How To Practice Mindfulness 

The Mayo Clinic explains that the practice of mindfulness involves focusing on “being intensely aware of what you’re sensing and feeling in the moment without interpretation or judgment.” There are myriad different ways to practice mindfulness. Consider the following tips to help get you started on your mindfulness journey:

  • Observe your breathing: take a few minutes each day to cast your wandering thoughts aside and focus only on your breathing. 
  • Do one thing at a time: instead of attempting to multitask, try tackling one thing at a time. This can enable you the ability to provide your undivided attention to completing each task accurately and efficiently. 
  • Take regular mini breaks throughout your day: use these breaks to do a quick body check and see where you may be feeling tension, exhaustion, or any unwanted feelings. Add your focused breathing to your breaktime to release and let go of anything that you do not want in your mental, emotional, and/ or physical body and reenergize. 
  • Explore nature: to pull yourself out of coasting on autopilot during your day, go outside and get some fresh air. Take an intentional walk where you focus on how your body feels outdoors, notice the movements of your legs and areas of your body needed to continue your walk, pay attention to the lifting and falling of your feet, to the pace of your stride…etc. 

The purpose of practicing mindfulness techniques is to help increase one’s ability to regulate emotions, which simultaneously decreases unwanted feelings such as stress, anxiety, and/ or depression. In our fast-paced world, it is important to take moments to check in with yourself and make sure you are appreciating where you are in the present moment and absorbing all life has to offer, which is exactly what practicing mindfulness techniques helps you accomplish.  

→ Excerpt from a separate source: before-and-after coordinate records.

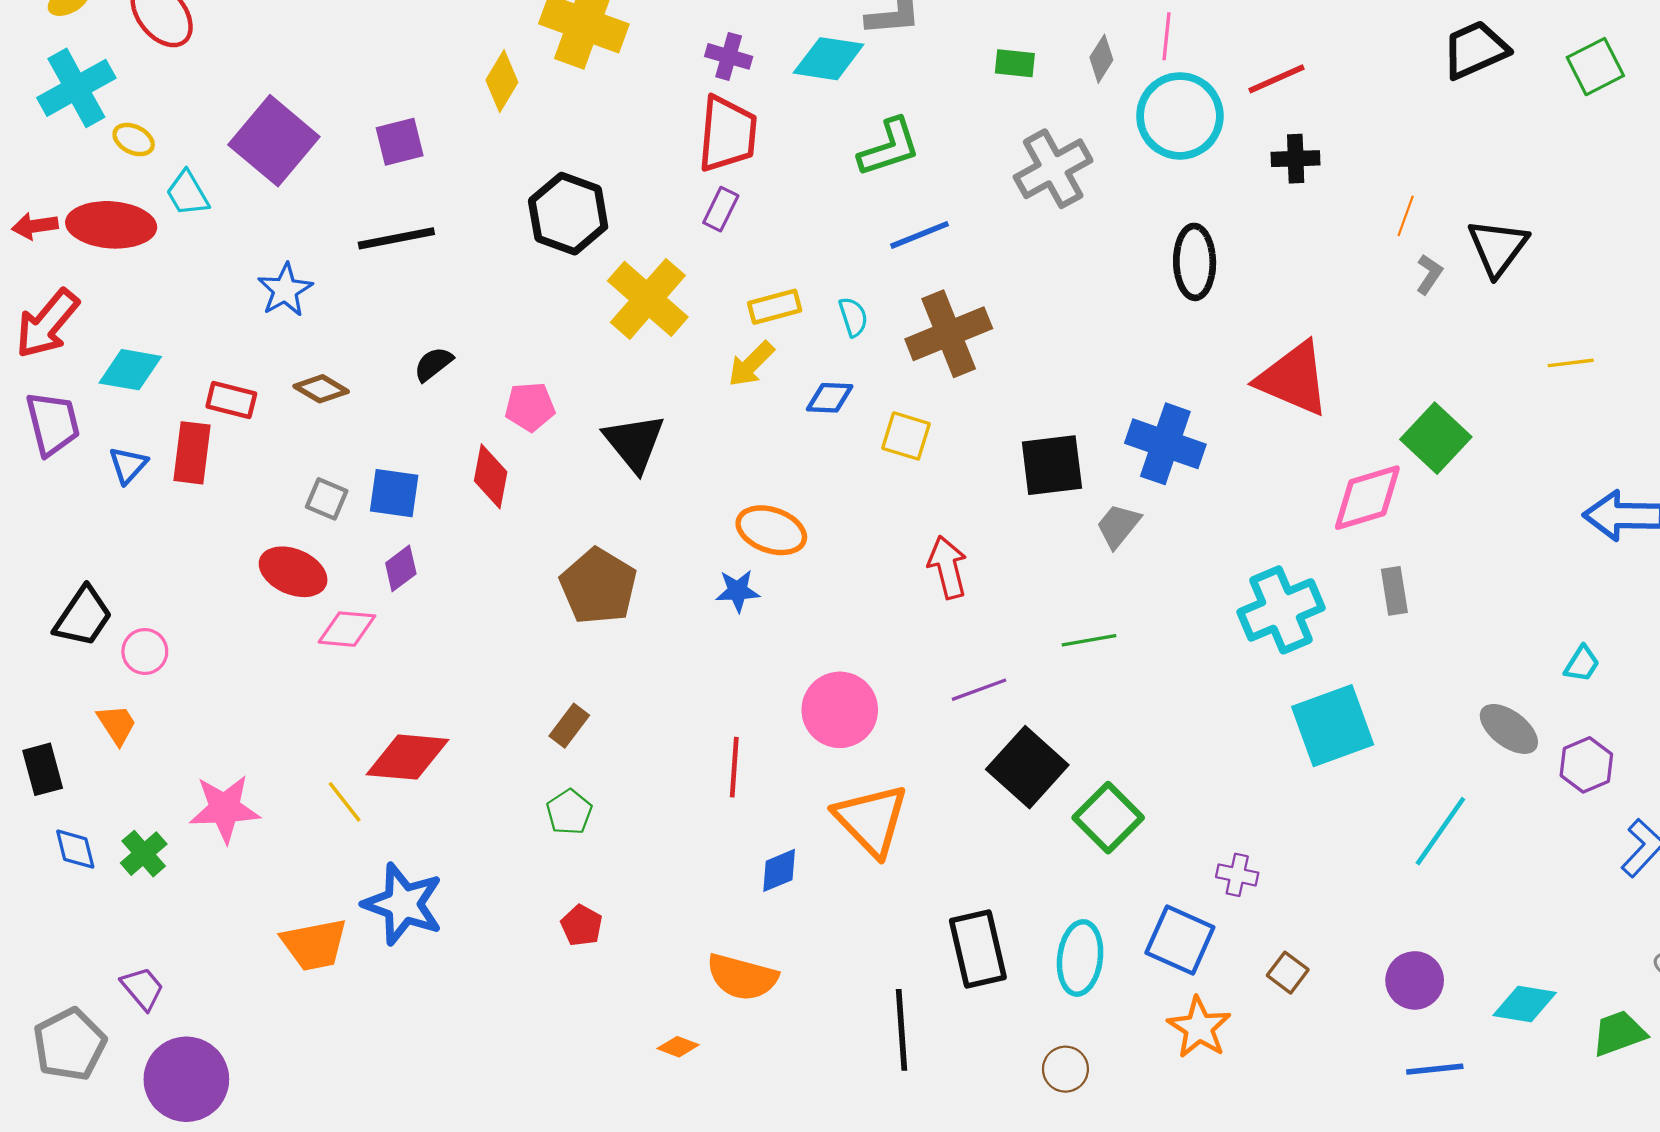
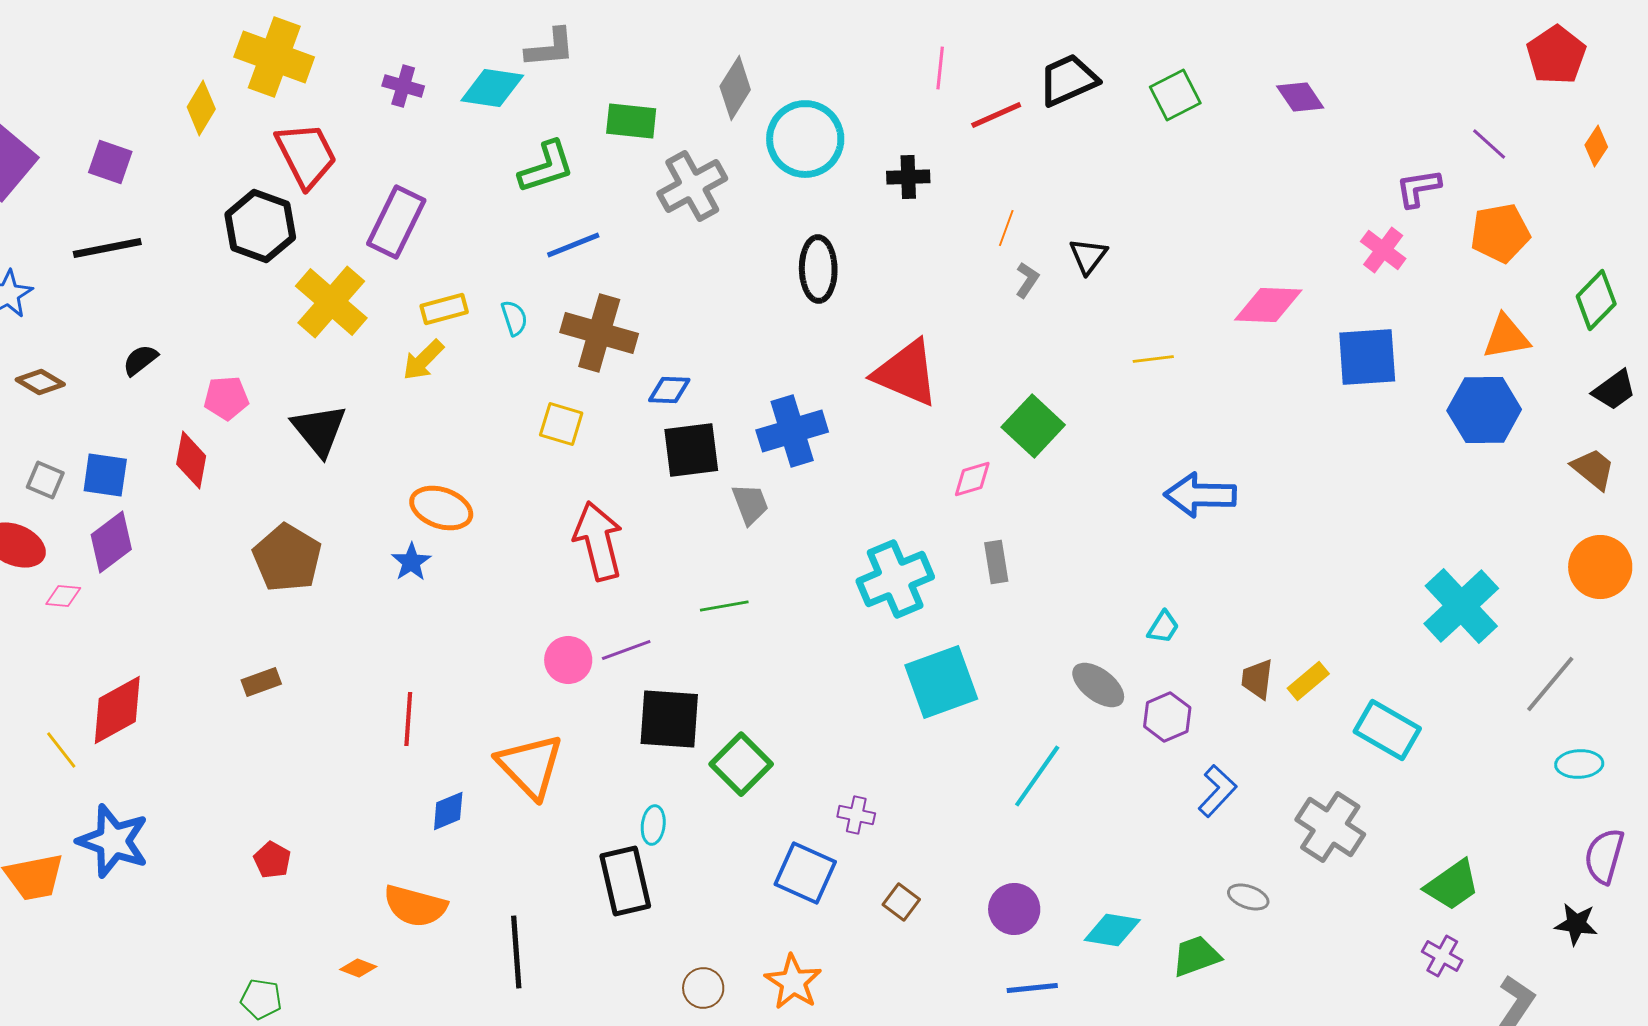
pink line: (1166, 36) -> (940, 68), moved
gray diamond: (1101, 59) -> (735, 88), size x1.5
green rectangle: (1015, 63) -> (631, 121), moved, size x1.4
red line: (1277, 79) -> (996, 115), moved
red trapezoid: (728, 134) -> (306, 155), moved, turned -32
purple square: (400, 142) -> (110, 162), turned 33
purple rectangle: (721, 209) -> (396, 222), size x1.8
black triangle: (1498, 247) -> (1088, 256), size x0.7
brown cross: (949, 334) -> (599, 333), turned 38
blue diamond: (830, 398) -> (669, 390), moved
blue cross: (1165, 444) -> (792, 431), turned -36
pink diamond: (1367, 498) -> (972, 479), size x0.6
gray trapezoid: (1118, 526) -> (750, 504), turned 120
red arrow: (948, 567) -> (598, 541), size x1.4
purple diamond: (401, 568) -> (111, 542), size x1.5
blue star: (738, 591) -> (411, 562), turned -30
pink diamond: (347, 629) -> (63, 596), size x0.7
pink circle: (840, 710) -> (568, 660), moved, size x0.7
brown rectangle: (569, 726) -> (261, 682), turned 33
red diamond: (408, 757) -> (117, 710), turned -34
black square: (1027, 767) -> (669, 719), turned -38
green pentagon: (569, 812) -> (261, 999), moved, turned -30
cyan ellipse: (1080, 958) -> (653, 825), moved, size x0.6
orange star: (1199, 1028) -> (793, 982), moved
black line: (902, 1030) -> (516, 952), moved

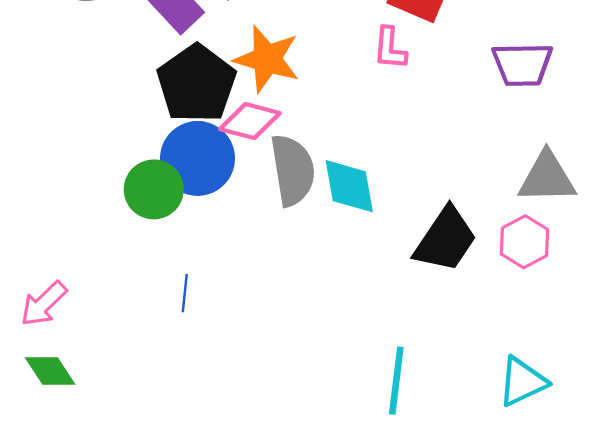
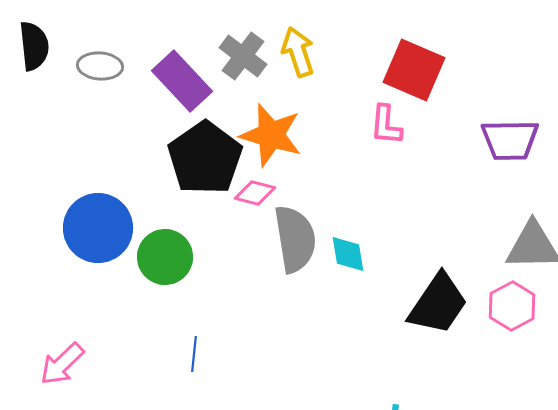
pink diamond: (250, 121) -> (255, 193), size x0.7
blue circle: (198, 158) -> (98, 228), moved
cyan diamond: (349, 186) -> (348, 254), size x0.7

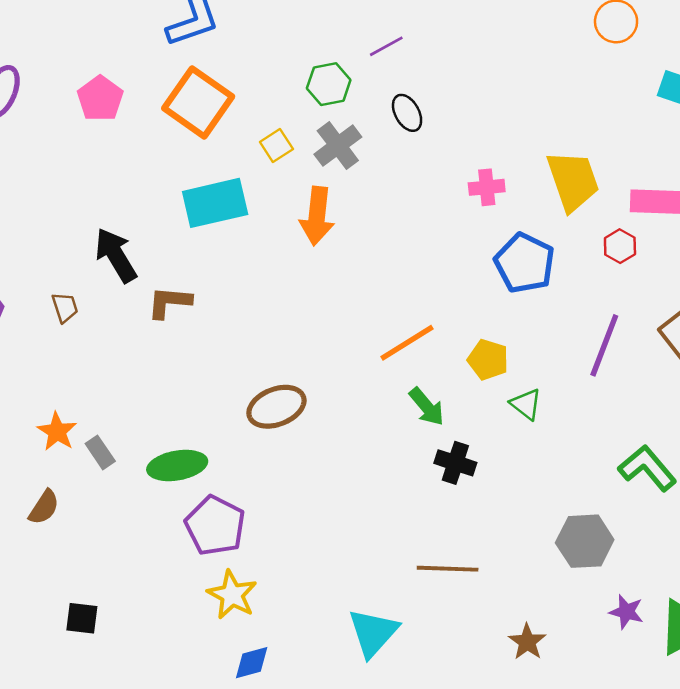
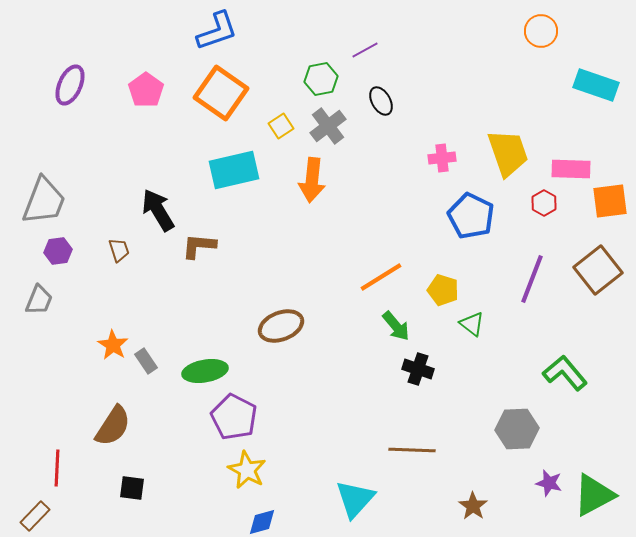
brown semicircle: (44, 507) -> (113, 426), moved, size x1.5

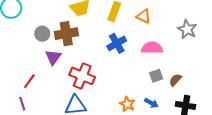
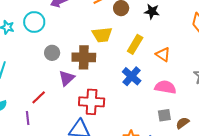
gray circle: (42, 34) -> (52, 53), moved
blue cross: (117, 43) -> (132, 76), turned -30
red cross: (82, 76) -> (92, 102), turned -30

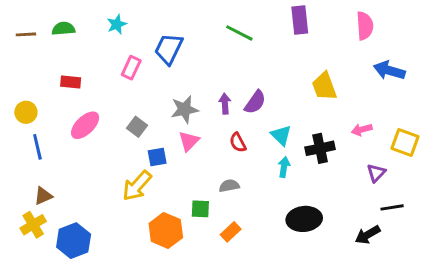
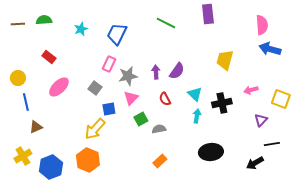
cyan star: (117, 24) -> (81, 29), moved
pink semicircle: (365, 26) -> (262, 25), moved
pink rectangle: (131, 68) -> (109, 64), moved
red rectangle: (71, 82) -> (49, 57), turned 32
yellow trapezoid: (324, 86) -> (225, 60), turned 35
brown triangle: (43, 196) -> (36, 127), moved
green square: (200, 209) -> (141, 119), moved, turned -32
orange hexagon: (166, 230) -> (88, 160), moved

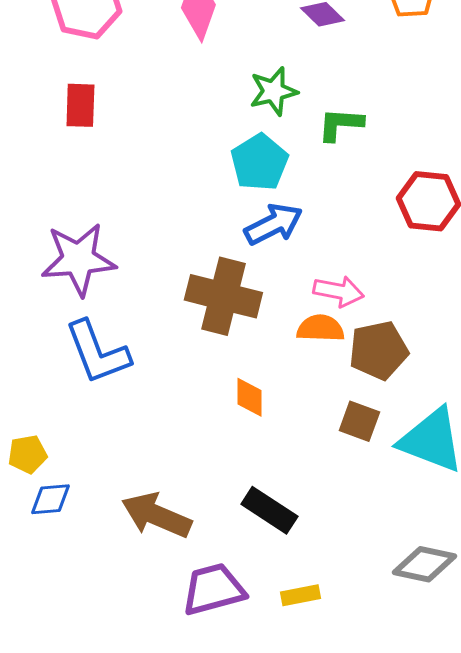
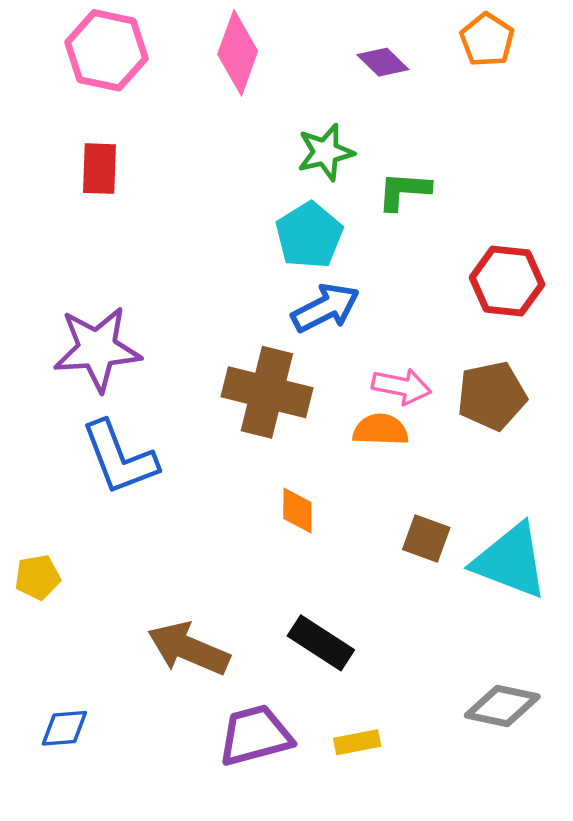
brown pentagon: (378, 350) -> (492, 396), moved
blue diamond: (50, 499) -> (64, 728), moved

The information above is provided for the use of informational purposes only. The above content is not to be substituted for professional advice, diagnosis, or treatment, as in no way is it intended as an attempt to practice medicine, give specific medical advice, including, without limitation, advice concerning the topic of mental health. As such, please do not use any material provided above to disregard professional advice or delay seeking treatment.